Given text:
* * *

What man doesn’t want a big, strong chest? We all know how to train chest, so there’s no real need to try and reinvent the wheel at this point. Just hit some heavy sets on the bench press, maybe some incline dumbbell presses, and top it all off with good ol’ cable flys. Ta-da! You just did a proper chest exercise… What’s that? You say you don’t have a gym to train in? Well, never fear; we got your back!
Well, not literally of course. But we do have some information you may find useful when it comes to training chest with little-to-no equipment. There’s no reason why you can’t develop some awesome pecs at home. Let’s break this down into two simple workout categories and the exercises you can do at home .
Use Your Bodyweight
This is the most basic pieces of workout equipment you can use; your own bodyweight. There are plenty of variations of different exercises you can perform to help develop your chest. This is perfect not just for at home, but anytime you need a quick chest session. With the following exercises, perform them in a circuit, doing 12-15 reps minimum for each exercise. Perform the circuit 4-5 times to really burn out your chest. Another great benefit to the following bodyweight exercises, no equipment needed.
1. Standard Push-Up
Or as we would call it if it weren’t already a slang term for a quick handy, the “Old Fashioned.” This is one of the, if not the very first exercise, most men learn how to perform. The standard two-armed two-legged push up is still, and has always been, a great way to work the pec muscles. While You may not put on immense size by doing standard bodyweight push-ups, you can at least develop and define your chest to a respectable level.
2. Incline Push-Ups
While standard push-ups are great for working the overall chest, you can still up the intensity and focus on working different angles of the chest — ultimately putting more stress on the upper and lower portions of the chest muscles respectably.

* * *

Exercise data:
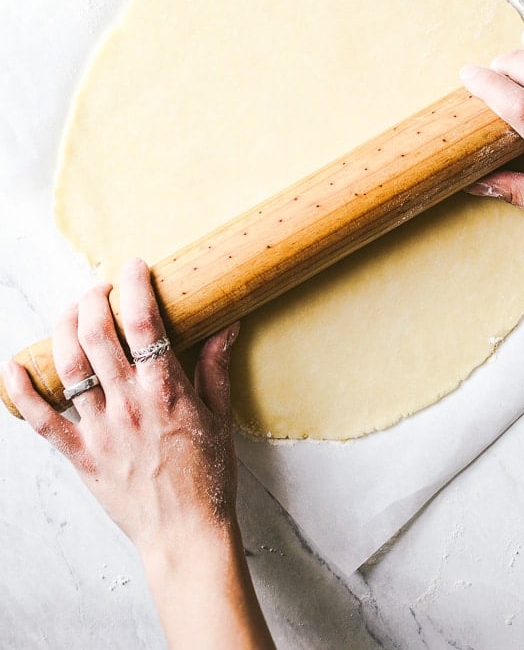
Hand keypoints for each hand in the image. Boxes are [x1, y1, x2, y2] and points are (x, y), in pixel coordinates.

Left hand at [2, 259, 275, 648]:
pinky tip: (13, 365)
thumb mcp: (221, 416)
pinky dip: (21, 391)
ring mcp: (100, 430)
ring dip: (62, 329)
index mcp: (166, 392)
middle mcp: (128, 405)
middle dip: (92, 299)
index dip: (134, 287)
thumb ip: (216, 366)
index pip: (143, 324)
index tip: (133, 267)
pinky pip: (40, 421)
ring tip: (69, 311)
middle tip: (99, 287)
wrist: (185, 534)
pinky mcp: (80, 455)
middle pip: (96, 336)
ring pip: (68, 367)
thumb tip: (225, 324)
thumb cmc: (207, 477)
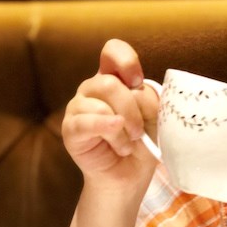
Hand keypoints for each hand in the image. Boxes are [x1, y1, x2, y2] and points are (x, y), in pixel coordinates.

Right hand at [61, 39, 159, 191]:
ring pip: (101, 103)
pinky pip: (87, 122)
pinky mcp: (71, 129)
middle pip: (110, 83)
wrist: (131, 174)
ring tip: (129, 143)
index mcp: (115, 79)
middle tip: (139, 131)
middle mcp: (93, 88)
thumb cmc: (144, 142)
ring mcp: (78, 107)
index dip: (126, 61)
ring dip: (123, 128)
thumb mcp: (155, 116)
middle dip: (132, 109)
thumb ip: (148, 98)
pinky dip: (108, 130)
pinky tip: (119, 142)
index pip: (112, 51)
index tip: (138, 82)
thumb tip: (136, 90)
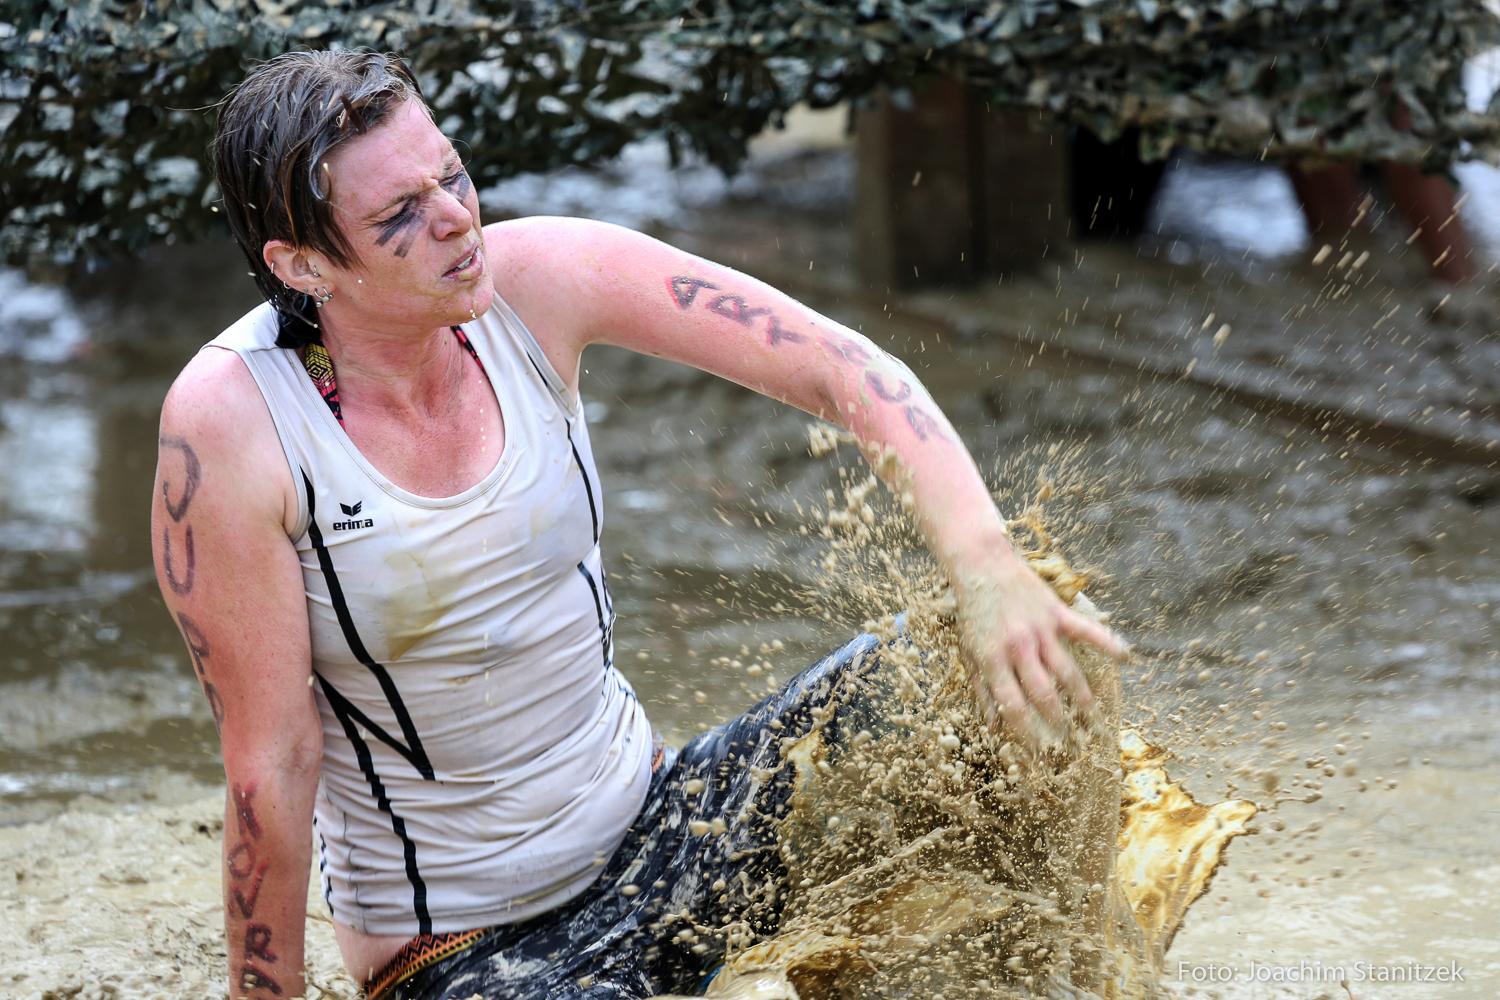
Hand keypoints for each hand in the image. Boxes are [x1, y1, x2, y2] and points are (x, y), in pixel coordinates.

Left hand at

* * *

Tasks:
(1) Please return the part of the chest workout article starting at "What man doesn’t" and ending at "got your back!".
(2) In the chest workout article, how many times should the bodyweight circuit be performed?
(3) Write what comes next in the chest workout article, picking up after its final sentence.
The material has no connection to the chest workout article.

Task-by-task outputs:
(1)
What man doesn’t want a big, strong chest? We all know how to train chest, so there’s no real need to try and reinvent the wheel at this point. Just hit some heavy sets on the bench press, maybe some incline dumbbell presses, and top it all off with good ol’ cable flys. Ta-da! You just did a proper chest exercise… What’s that? You say you don’t have a gym to train in? Well, never fear; we got your back!

(2) 4-5 times.

(3)
For the incline push-up, just use an elevated platform that is around 12-18 inches off the floor, and place your hands on it while keeping your feet firmly planted on the floor. Perform the push-ups just like you would if you were flat on the ground — making sure to contract your pecs at the top of the movement.
3. Decline Push-Ups
This is the incline Push-ups filthy whore cousin. She is a dirty mistress and wants to tear your heart from your chest. Well, maybe she just wants to give you a wicked pump… you know what, just forget the whole analogy.
Just like the incline push-up, you need to use an elevated surface. Only this time, it’s your feet that are elevated instead of your hands. This will make the push-up much more difficult and therefore much more beneficial to stressing the chest muscles.
4. Single Leg Push-Up
The single leg push-up works more than just your chest. It’s a great way to strengthen your entire core while working your chest simultaneously. It’s pretty easy to do, well, in theory anyway. Execution is always a bit more difficult.
To perform a single leg push-up, you need to get into a standard push-up position, arms spread shoulder width apart, back straight, and make sure to keep your core tight throughout the whole movement. Now, where this deviates from a standard push-up, is with the raising of one leg off the ground during the exercise. Alternate legs after each down and up rep. It sounds easy, but it puts much greater stress on your whole body.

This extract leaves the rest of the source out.